福岡県感染症発生動向調査情報

第43週分(平成16年10月18日〜10月24日)

インフルエンザの予防接種

第43週の感染症発生動向調査情報では、RSウイルス感染症の報告が増えています。また、まだ流行までには至っていませんが、インフルエンザの報告が出てきました。

さて、今週は、そのインフルエンザの予防接種についてお話しします。

インフルエンザウイルスは、A、B、Cの3型に分けられていますが、このうち流行するのはA型とB型です。現在は、A型のH1N1とH3N2およびB型の3種類のインフルエンザが毎年流行しており、インフルエンザワクチンはこの3種類の混合ワクチンとなっています。わが国では、世界各地および日本国内の流行情報、WHO(世界保健機関)によるワクチン推奨株、国内外のウイルス分離状況などに基づいて、次シーズンの流行ウイルスを予測し、毎年、使うウイルス株を決定します。

インフルエンザの予防の基本は、適切な栄養、睡眠をとること、そして、流行前に予防接種を受けることです。インフルエンザは、予防接種法に定められており、予防接種法で規定された対象者は、次のとおりです。

@ 65歳以上の高齢の方
A 60歳以上65歳未満であって、 心臓、腎臓、または呼吸器の機能に自己の身辺の日常生活行動が極度に制限される程度の障害を有する方及び ヒト免疫不全ウイルス(HIV)により、免疫の機能に日常の生活がほとんど不可能な程度の障害を有する方

これらの方々は、本人の希望により予防接種を受けることができ、万一副反応が生じた際にも予防接種法に基づいて救済が行われます。上記以外の方々は、任意接種となります。

インフルエンザワクチンの効果については、国内外で研究が行われており、特に高齢者では、予防接種を受けない場合に比べて、死亡が約2割、入院が約5割に減ると報告されています。

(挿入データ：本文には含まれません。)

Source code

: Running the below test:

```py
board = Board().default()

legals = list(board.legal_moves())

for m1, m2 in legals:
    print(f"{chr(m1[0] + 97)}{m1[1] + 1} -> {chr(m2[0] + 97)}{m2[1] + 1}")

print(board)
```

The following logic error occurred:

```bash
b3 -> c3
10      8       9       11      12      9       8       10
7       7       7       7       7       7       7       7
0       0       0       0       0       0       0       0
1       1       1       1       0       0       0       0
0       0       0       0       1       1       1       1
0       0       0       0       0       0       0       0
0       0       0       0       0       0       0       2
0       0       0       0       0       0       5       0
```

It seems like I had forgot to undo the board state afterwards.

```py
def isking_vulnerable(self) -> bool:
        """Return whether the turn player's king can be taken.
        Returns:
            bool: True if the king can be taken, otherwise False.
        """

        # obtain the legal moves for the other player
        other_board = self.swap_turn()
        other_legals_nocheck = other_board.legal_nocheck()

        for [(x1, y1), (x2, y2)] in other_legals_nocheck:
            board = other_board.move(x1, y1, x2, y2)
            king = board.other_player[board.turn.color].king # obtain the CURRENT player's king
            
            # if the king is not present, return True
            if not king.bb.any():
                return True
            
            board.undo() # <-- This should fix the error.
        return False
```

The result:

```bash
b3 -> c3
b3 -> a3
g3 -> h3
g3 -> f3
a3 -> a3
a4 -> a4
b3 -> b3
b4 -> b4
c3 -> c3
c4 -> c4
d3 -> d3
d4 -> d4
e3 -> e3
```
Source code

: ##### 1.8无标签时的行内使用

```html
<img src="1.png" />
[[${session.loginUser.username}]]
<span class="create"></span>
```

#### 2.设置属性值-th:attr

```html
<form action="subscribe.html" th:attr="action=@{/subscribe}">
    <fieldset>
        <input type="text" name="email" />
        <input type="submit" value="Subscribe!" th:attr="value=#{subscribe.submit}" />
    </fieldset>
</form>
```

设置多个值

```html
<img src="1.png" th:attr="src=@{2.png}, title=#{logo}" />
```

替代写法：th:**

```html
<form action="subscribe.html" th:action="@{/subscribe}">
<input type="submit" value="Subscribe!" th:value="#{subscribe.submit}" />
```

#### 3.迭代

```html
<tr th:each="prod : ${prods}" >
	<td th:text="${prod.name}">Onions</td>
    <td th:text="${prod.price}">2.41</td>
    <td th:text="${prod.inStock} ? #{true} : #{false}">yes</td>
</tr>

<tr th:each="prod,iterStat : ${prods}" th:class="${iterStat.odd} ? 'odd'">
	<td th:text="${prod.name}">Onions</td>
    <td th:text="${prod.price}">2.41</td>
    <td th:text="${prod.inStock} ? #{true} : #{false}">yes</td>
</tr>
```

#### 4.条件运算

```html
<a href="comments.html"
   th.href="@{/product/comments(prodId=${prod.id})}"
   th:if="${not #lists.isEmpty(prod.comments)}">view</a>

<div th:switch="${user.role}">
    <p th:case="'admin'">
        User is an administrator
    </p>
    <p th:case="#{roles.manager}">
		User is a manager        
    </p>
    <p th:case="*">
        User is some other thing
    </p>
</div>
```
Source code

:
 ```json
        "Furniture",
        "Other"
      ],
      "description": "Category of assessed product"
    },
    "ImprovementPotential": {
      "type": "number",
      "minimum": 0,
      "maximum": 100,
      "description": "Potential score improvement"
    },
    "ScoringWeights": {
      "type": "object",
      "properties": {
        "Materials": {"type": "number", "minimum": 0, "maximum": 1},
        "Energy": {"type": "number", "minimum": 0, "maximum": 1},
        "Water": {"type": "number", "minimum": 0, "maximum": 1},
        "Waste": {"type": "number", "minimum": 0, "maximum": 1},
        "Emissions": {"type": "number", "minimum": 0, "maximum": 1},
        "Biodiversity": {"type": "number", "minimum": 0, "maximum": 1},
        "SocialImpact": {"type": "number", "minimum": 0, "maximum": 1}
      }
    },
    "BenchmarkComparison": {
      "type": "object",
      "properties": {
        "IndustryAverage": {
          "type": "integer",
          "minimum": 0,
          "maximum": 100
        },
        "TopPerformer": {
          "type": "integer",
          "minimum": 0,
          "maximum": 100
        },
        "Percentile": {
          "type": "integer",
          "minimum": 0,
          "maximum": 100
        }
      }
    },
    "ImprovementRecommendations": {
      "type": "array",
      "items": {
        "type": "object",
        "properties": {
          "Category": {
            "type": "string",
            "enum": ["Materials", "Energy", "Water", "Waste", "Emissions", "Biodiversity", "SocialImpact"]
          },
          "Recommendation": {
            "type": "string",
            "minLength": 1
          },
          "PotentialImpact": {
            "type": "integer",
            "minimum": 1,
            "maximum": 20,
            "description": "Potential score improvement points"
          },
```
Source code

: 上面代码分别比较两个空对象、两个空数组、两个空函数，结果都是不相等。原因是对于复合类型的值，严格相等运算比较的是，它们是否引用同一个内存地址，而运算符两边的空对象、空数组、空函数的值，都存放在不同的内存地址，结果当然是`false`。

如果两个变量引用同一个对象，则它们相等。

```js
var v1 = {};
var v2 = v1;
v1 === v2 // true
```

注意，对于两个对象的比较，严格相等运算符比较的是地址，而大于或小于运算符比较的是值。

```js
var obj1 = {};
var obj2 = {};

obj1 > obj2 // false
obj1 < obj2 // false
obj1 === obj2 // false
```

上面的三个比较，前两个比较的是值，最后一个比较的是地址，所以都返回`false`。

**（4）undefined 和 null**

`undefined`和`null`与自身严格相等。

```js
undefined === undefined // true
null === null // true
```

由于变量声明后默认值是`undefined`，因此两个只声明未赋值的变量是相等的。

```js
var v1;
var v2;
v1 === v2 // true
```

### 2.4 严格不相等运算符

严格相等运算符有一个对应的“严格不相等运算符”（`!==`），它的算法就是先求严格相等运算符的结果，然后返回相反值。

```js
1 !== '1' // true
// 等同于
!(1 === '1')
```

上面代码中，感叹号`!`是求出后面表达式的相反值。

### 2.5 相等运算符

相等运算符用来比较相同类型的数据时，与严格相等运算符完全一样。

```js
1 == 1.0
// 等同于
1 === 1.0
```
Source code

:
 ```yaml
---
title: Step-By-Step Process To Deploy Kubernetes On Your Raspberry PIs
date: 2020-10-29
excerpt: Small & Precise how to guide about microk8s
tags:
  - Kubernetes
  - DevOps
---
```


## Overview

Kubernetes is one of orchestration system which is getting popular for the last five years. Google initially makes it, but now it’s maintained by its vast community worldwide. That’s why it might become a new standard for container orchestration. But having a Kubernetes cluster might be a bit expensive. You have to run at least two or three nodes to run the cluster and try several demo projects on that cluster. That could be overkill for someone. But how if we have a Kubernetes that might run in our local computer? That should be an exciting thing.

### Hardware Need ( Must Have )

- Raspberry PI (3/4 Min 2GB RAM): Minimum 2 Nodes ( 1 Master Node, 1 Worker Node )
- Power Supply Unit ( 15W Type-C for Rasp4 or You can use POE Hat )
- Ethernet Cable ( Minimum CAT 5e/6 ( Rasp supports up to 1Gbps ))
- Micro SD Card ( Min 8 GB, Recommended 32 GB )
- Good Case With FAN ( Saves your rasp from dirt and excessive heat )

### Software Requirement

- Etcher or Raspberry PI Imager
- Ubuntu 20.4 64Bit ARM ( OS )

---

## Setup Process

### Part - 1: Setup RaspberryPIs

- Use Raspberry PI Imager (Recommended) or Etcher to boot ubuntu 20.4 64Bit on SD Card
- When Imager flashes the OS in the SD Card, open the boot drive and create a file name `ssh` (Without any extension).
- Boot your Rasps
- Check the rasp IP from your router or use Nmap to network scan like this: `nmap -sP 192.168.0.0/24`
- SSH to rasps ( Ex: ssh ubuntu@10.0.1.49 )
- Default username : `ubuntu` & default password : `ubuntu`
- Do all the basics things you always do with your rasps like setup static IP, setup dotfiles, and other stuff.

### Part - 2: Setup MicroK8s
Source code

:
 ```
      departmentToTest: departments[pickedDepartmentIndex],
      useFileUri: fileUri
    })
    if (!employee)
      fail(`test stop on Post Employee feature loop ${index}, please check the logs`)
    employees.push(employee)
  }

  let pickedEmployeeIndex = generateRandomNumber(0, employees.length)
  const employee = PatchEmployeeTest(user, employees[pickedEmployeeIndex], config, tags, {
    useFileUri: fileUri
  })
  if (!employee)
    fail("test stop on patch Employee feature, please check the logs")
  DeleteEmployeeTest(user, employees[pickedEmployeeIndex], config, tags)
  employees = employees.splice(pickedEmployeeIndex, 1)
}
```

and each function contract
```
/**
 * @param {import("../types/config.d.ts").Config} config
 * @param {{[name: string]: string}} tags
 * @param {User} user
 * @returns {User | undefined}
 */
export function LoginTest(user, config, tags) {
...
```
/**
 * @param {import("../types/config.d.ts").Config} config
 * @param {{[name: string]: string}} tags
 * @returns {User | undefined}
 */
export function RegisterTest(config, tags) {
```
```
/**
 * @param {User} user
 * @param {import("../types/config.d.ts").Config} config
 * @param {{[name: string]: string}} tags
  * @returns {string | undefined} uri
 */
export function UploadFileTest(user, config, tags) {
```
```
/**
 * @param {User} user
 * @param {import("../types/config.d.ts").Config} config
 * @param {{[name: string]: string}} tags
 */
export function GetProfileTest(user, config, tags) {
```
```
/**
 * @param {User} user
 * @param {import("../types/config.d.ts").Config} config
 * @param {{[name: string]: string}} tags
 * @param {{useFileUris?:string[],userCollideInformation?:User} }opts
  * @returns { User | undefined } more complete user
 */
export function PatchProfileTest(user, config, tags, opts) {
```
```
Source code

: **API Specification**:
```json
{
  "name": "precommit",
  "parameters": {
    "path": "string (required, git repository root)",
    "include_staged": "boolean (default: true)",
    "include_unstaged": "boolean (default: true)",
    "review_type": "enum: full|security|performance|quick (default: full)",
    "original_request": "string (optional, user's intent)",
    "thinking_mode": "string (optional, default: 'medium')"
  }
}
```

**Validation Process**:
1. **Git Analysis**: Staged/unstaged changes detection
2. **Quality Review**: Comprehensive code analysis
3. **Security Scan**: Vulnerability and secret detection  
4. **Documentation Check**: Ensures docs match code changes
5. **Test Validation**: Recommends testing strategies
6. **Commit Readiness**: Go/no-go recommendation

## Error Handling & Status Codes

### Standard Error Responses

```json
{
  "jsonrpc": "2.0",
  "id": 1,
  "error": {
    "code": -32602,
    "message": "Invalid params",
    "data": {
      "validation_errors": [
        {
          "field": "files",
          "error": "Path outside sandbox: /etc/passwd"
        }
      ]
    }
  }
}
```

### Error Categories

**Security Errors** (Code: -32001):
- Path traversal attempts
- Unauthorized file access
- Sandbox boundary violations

例年、インフルエンザは12月下旬から流行が始まり、1〜2月にかけてピークを迎え、3月上旬ごろまで流行します。ワクチンを接種してから効果が現れるまで約2週間程度かかり、その効果は約5ヶ月間持続すると言われています。一般的に、10月下旬から12月初旬に、遅くとも12月中旬までに予防接種をすませましょう。